- [Selected text]:
The present invention relates to videoconferencing units.
Today's video conferencing systems do not allow for a conversation-like video conference where people are seated in a circle or around a system that is in the middle of the space or table. There are systems today that place a 360 degree camera in the center of a table and the far site is displayed on a wall at one end of the room. The participants are seated on three sides of the table and naturally face the wall display. This results in each participant facing the far site at a different angle, with most participants not facing the camera but instead having at least a portion of the side of their head being seen by the camera. Further, this portion varies with each participant so that it is clear that the participants are not looking at the camera but looking at the display on the wall. This results in a videoconference that is completely different from a normal conversation held in person, where the participants look at each other, and reduces the value of the videoconference.
There have been attempts to address this problem by the use of “presence” systems. However, most presence systems are very expensive and very difficult to set up properly and require significant bandwidth for their communications. This has limited the use of “presence” systems to only the most demanding environments.

- [Listed entries]:
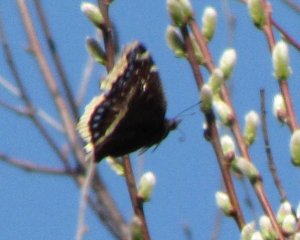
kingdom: Animalia
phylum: Arthropoda
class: Insecta
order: Lepidoptera
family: Nymphalidae
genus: Nymphalis
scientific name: Nymphalis antiopa
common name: Mourning Cloak
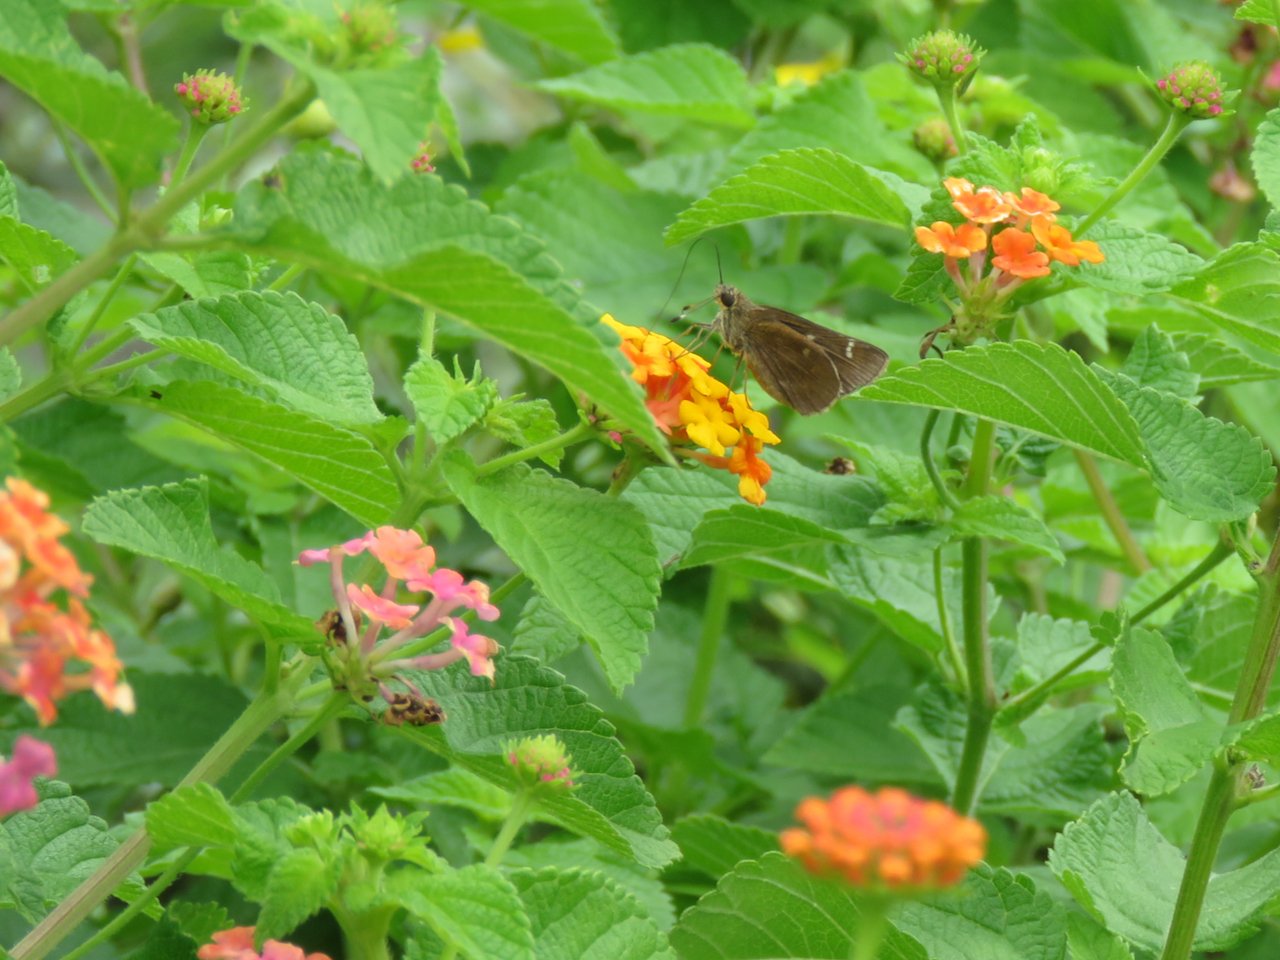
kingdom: Animalia
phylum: Arthropoda
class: Insecta
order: Lepidoptera
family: Hesperiidae
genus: Vernia
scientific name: Vernia verna
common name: Little Glassywing
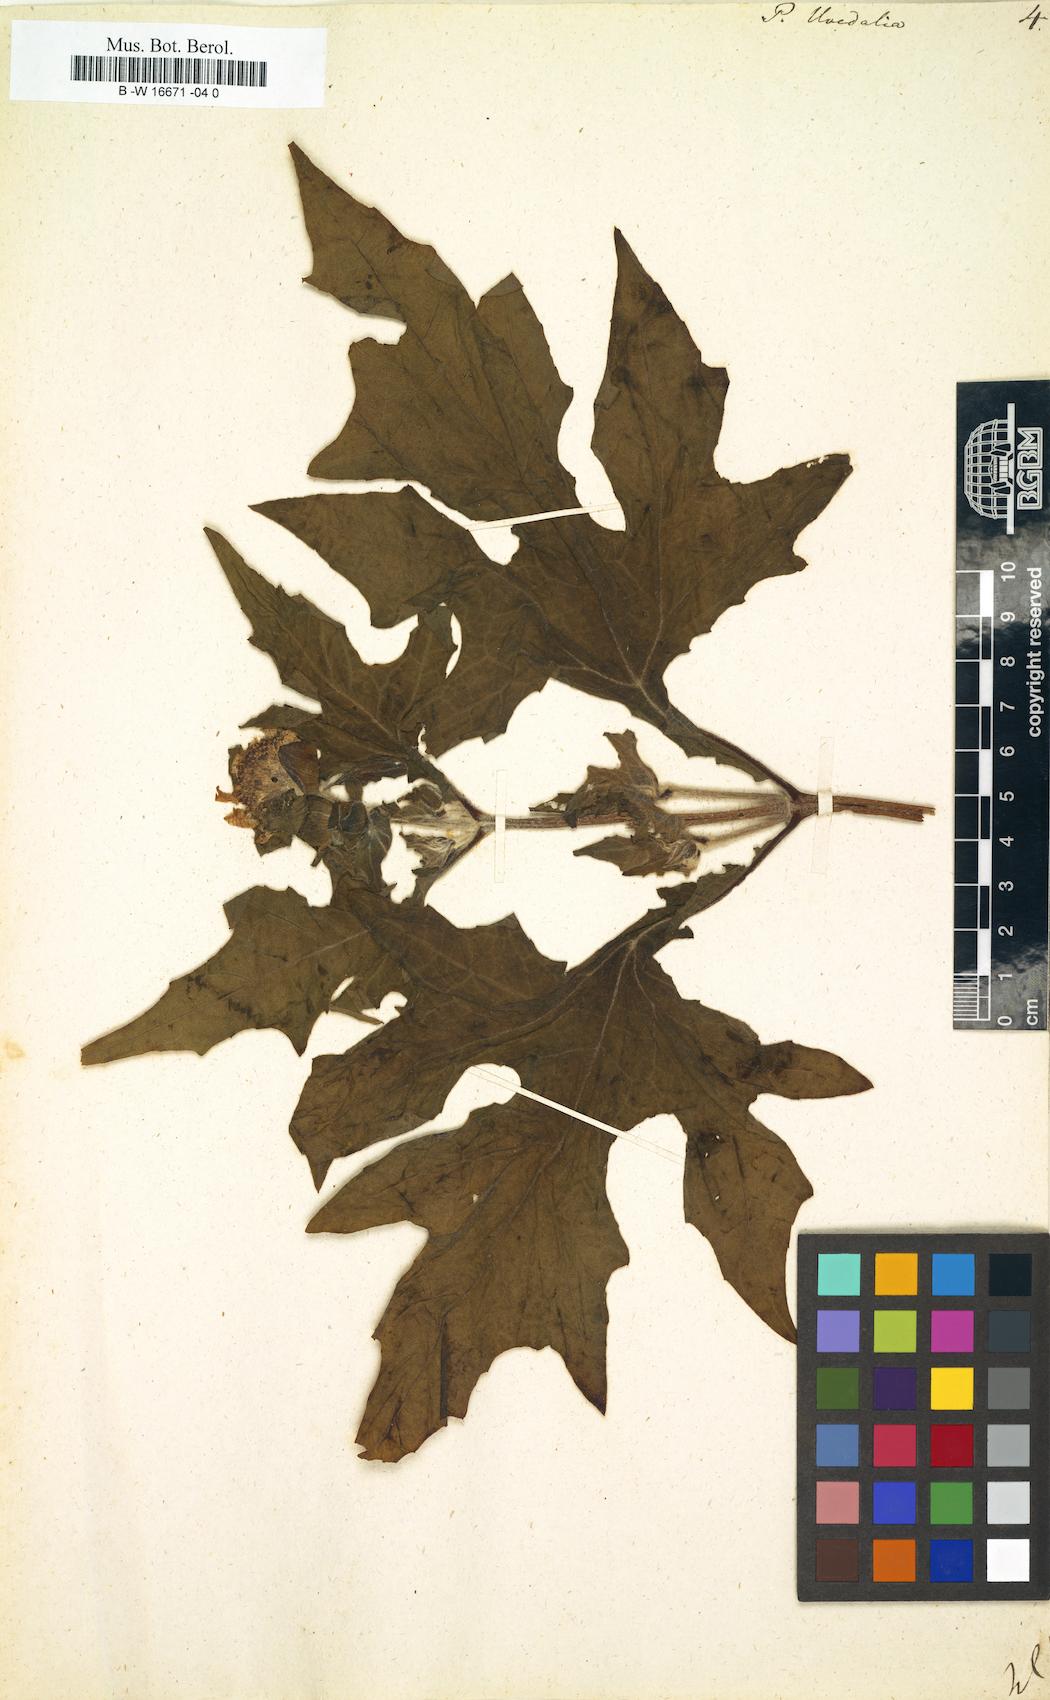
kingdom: Plantae
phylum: Tracheophyta
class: Magnoliopsida
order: Asterales
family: Asteraceae
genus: Smallanthus
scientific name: Smallanthus uvedalia
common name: Bear's-foot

- [Your instructions]:
In the videoconferencing text, where do systems with a 360 degree camera in the center of the table display the far site?

- [Exercise output]:
On a wall at one end of the room.